お仕事は百物語です

来田あかり

第一章:そのプロジェクトは、古文書(コピ-)から始まった。

「――というわけで、桜味くん。今年の夏の社内コンペ企画、君に任せることにしたから」


 株式会社大日本イベント、第二企画営業部。


 入社一年目の桜味真央(さくらあじ まお)は、仏頂面の塊みたいな部長にそう告げられ、元気よく返事をした。


「はいっ! がんばります!」


 大手イベント会社に入社して半年。電話応対とコピー取りばかりだった日々に、ようやく光が差した。初めて任される、自分の企画。真央の胸は、希望で風船のように膨らんでいた。


「して、その企画なんだが」


 部長は、机の引き出しから、古びた和綴じの本……の、明らかにコピーを取ったであろう、ヨレヨレの紙束を取り出した。


「これを、やりたまえ」


「は、はあ……。これは……?」


「厳格に、古式に則った、『百物語』だ」


 百物語。怪談話のアレだ。真央の頭に、修学旅行の夜、布団をかぶって友達と騒いだ、楽しい思い出が蘇る。
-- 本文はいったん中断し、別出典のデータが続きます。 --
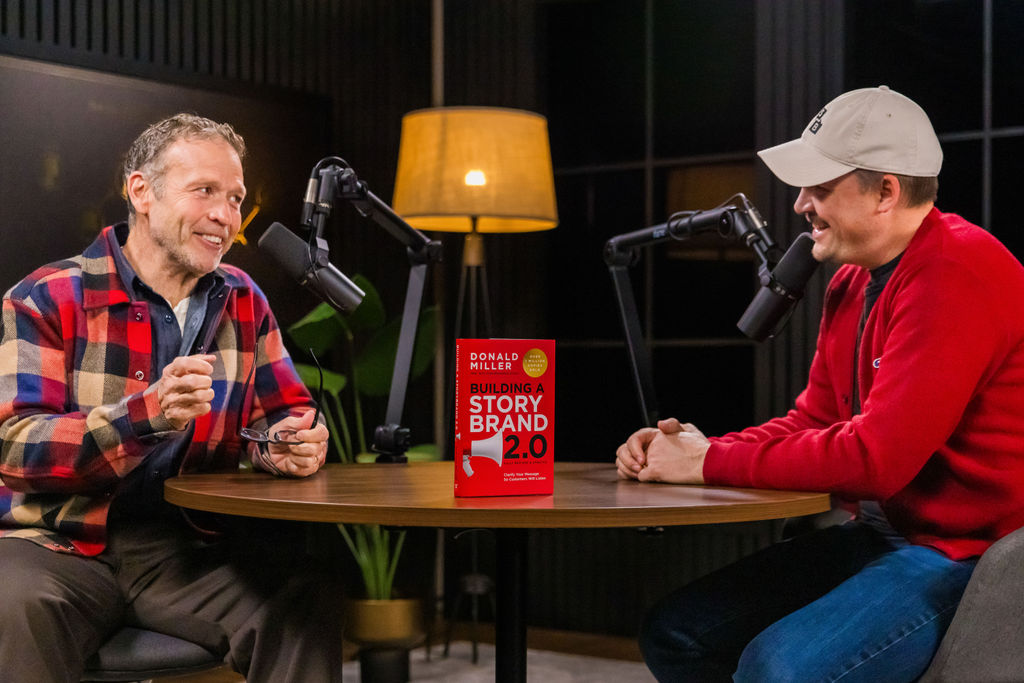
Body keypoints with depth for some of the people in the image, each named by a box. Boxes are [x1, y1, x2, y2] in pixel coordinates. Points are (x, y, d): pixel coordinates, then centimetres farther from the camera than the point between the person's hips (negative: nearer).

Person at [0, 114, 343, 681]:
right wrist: (150, 412, -31)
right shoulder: (47, 299, -3)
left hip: (187, 546, 3)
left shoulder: (244, 301, 12)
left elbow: (285, 411, 18)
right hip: (58, 543, -3)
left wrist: (287, 444, -9)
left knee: (305, 603, -23)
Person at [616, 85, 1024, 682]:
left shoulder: (956, 278, -20)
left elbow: (875, 457, -26)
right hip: (885, 533, 9)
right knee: (674, 632, 2)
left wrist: (710, 463, -16)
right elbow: (813, 420, 14)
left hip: (970, 554, -9)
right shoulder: (853, 284, 11)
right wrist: (691, 449, -4)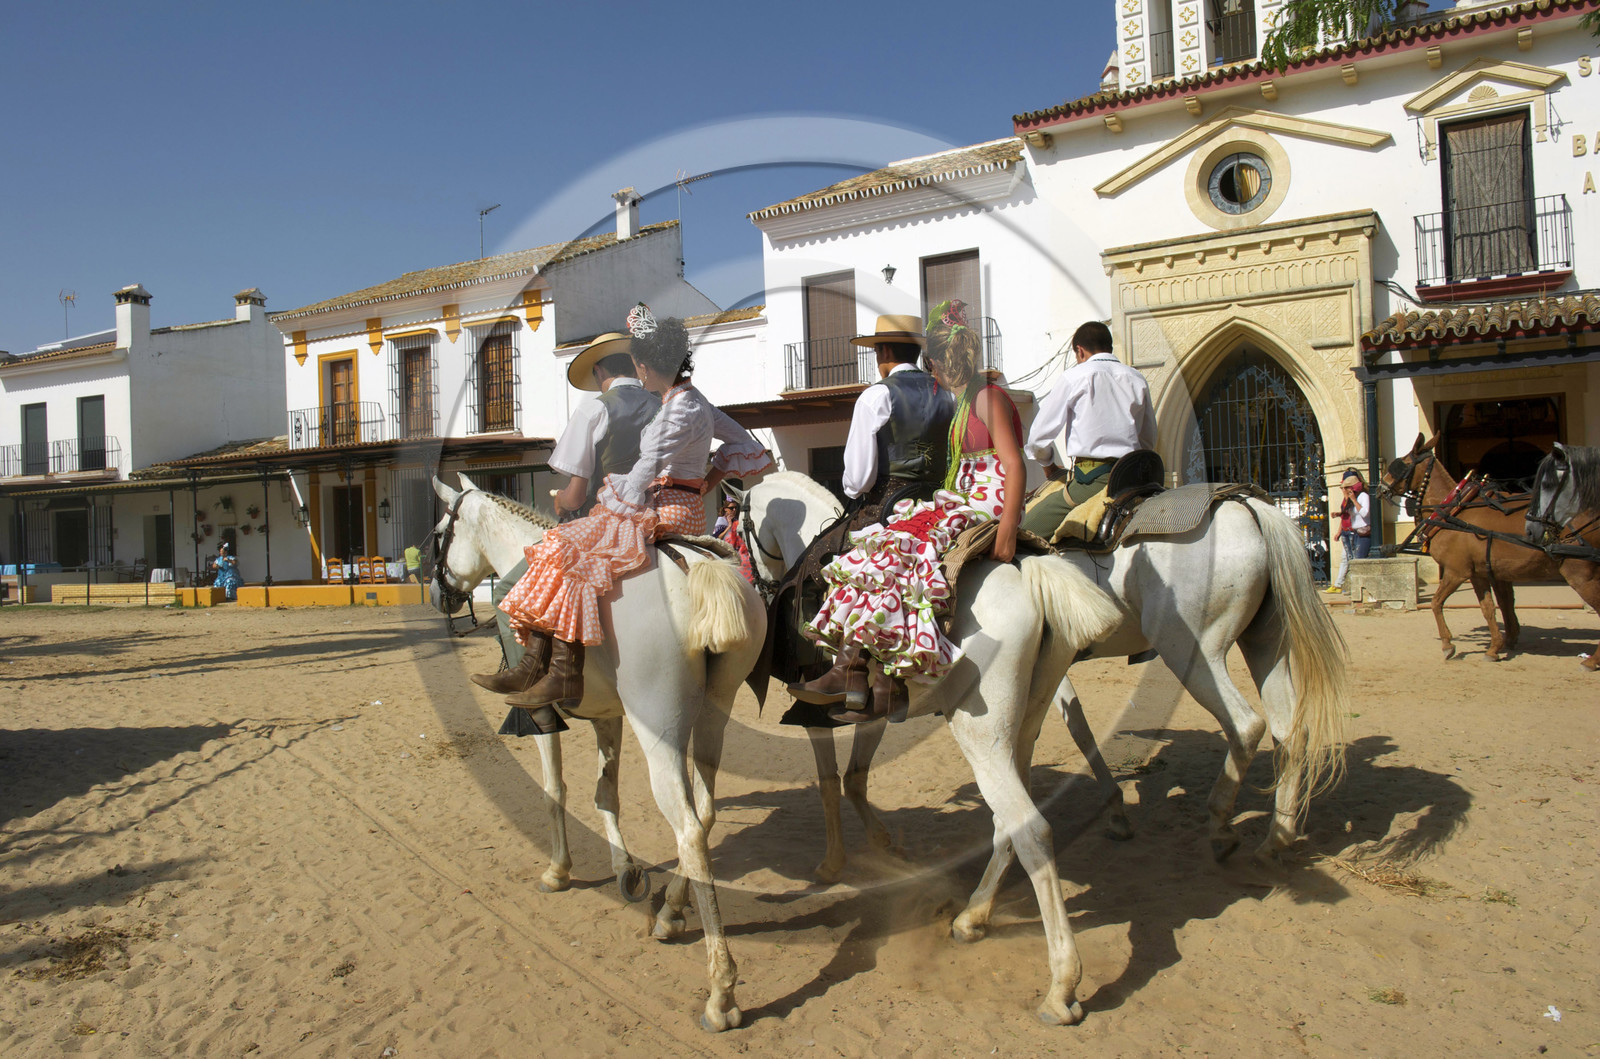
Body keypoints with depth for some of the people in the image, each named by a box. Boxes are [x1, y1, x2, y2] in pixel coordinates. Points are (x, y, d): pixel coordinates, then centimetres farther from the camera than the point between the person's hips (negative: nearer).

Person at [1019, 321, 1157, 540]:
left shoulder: (1075, 376, 1)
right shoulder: (1137, 379, 14)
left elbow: (1038, 437, 1)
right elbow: (1149, 442, 21)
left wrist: (1048, 464, 19)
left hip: (1090, 480, -6)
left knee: (1027, 530, -4)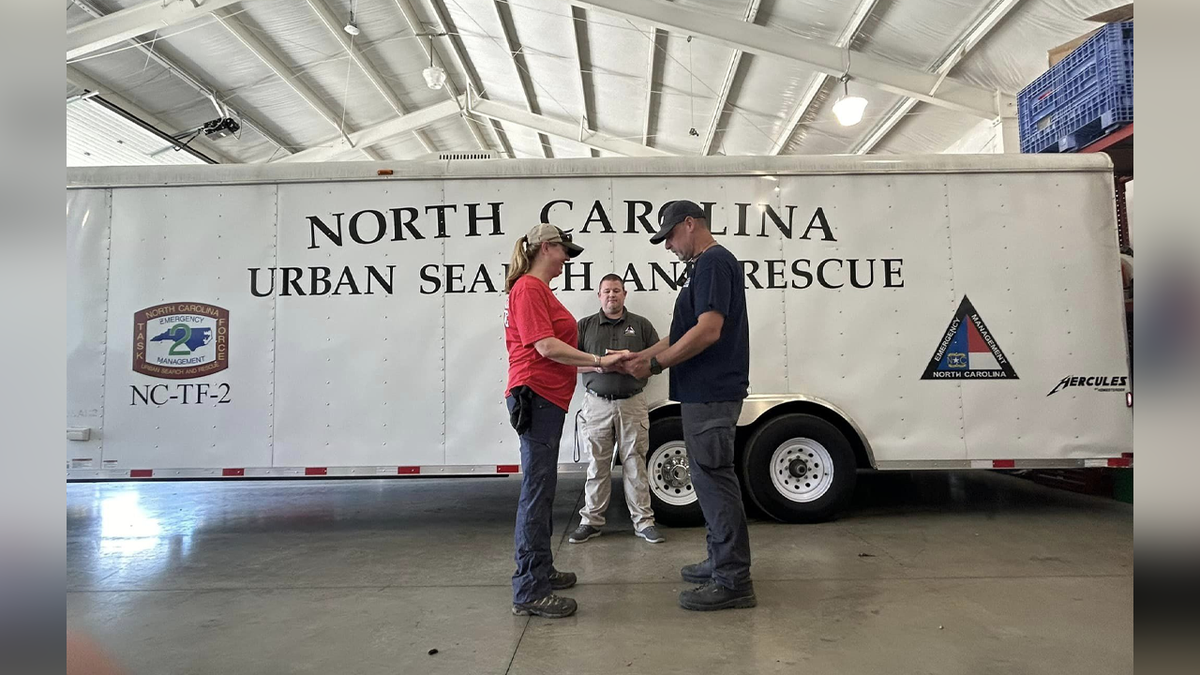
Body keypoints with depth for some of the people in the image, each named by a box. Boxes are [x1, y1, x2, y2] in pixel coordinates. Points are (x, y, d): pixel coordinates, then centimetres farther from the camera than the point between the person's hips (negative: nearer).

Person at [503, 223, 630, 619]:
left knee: (542, 488, 15)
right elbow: (546, 346, -18)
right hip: (535, 396, -11)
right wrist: (598, 361, -16)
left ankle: (541, 572, 27)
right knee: (537, 490, -8)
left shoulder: (539, 290, 21)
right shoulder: (528, 288, -9)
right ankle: (529, 593, -3)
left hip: (547, 399, 11)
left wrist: (599, 364, 15)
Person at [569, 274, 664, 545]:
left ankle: (643, 521, 10)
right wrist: (597, 365, -12)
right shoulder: (585, 325, 10)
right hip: (597, 403, 0)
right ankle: (591, 521, 14)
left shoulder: (641, 325, 10)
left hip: (632, 403, 0)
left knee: (635, 462, 2)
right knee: (597, 464, 4)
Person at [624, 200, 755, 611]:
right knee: (710, 478, 16)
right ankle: (720, 562, 28)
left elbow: (708, 331, -23)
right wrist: (640, 357, 12)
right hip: (705, 392, 11)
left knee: (714, 479, -6)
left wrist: (655, 364, -18)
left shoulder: (713, 262, -13)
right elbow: (685, 332, 21)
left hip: (711, 393, -11)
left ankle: (733, 581, 3)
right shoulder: (706, 265, 20)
(なーんだ、社内の親睦会みたいなものか! それなら、あたしにもできるかも!)


「承知いたしました! 会議室の予約と、お菓子とジュースの買い出しですね!」


「違う」


 部長の、地を這うような低い声が、真央の楽観論を叩き割った。


「これは、遊びではない。仕事だ。そこに書かれている手順通り、寸分違わず、執り行うように」


「……は、はい」


「場所は、寺。蝋燭は、百本。話も、百話。全て、本物を用意したまえ。いいね?」


 本物?


 真央は、手渡された古文書コピーに目を落とした。達筆すぎる崩し字で、何が書いてあるのか、さっぱり分からない。ミミズが、墨汁の上で集団自殺でもしたかのような有様だ。


「あ、あの、部長……。これ、なんて書いてあるんでしょうか……?」


「……読めんのか。まあ、いい」


 部長は、内線電話の受話器を取った。


「古賀。ちょっと、こっちに来てくれ。ああ、そうだ。お前の、新しい仕事だ」


 数分後。第二企画営業部のデスクで、真央は、目の前に座る男を前に、背筋を伸ばしていた。


 古賀耕助(こが こうすけ)、59歳。この道30数年の、現場一筋ベテラン社員。コーヒーと煙草の匂いが染みついた作業着がトレードマークの、生きる昭和遺物。社内で、鬼の古賀さん、と密かに呼ばれている男だった。


「……で、なんだ。俺が、この嬢ちゃんのお守りをしろってか、部長は」


 古賀は、心底面倒くさそうに、真央と、机の上の古文書コピーを、交互に睨んだ。


「そ、そんな! お守りだなんて! これは、私が責任者として進める、由緒正しきプロジェクトでして……!」


「プロジェクト、ねえ。で、その“ぷろじぇくと”の企画書は、どこにあるんだ」


「こ、これです!」


 真央は、昨夜、一生懸命作った企画書(A4一枚)を、自信満々に差し出した。


 そこには、可愛いオバケのイラストと共に、こう書かれていた。


【☆わくわく!真夏の百物語ナイト☆】

・目的:みんなで怖い話をして、仲良くなる!

・場所:会社の会議室

・用意するもの:お菓子、ジュース、ロウソク(10本くらい?)、怖い話


 古賀は、その紙を、虫でも見るかのような目で一瞥すると、深々と、長いため息をついた。


「……桜味、だったか」


「はい! 桜味真央です!」


「お前、本気で、これをやるつもりか」


「はい! 部長のご命令ですので!」


「……そうか」


 古賀は、ガシガシと頭をかきむしり、もう一度、深いため息をついた。


「いいか、嬢ちゃん。仕事ってのはな、まず、敵を知ることから始まるんだ。お前の敵は、この、ミミズののたくったみたいな紙だ」


 彼は、古文書コピーを指さした。


「部長が『厳格にやれ』って言ったんだ。なら、そこに書いてあることが、このプロジェクトの全てだ。まず、これを解読しねえと、お菓子を買いに行くことすらできねえ。分かったか」


「は、はい……!」


 こうして、新米社員・桜味真央と、ベテラン社員・古賀耕助の、前代未聞の「プロジェクト百物語」が、静かに、そして、とんでもなく面倒くさく、幕を開けたのだった。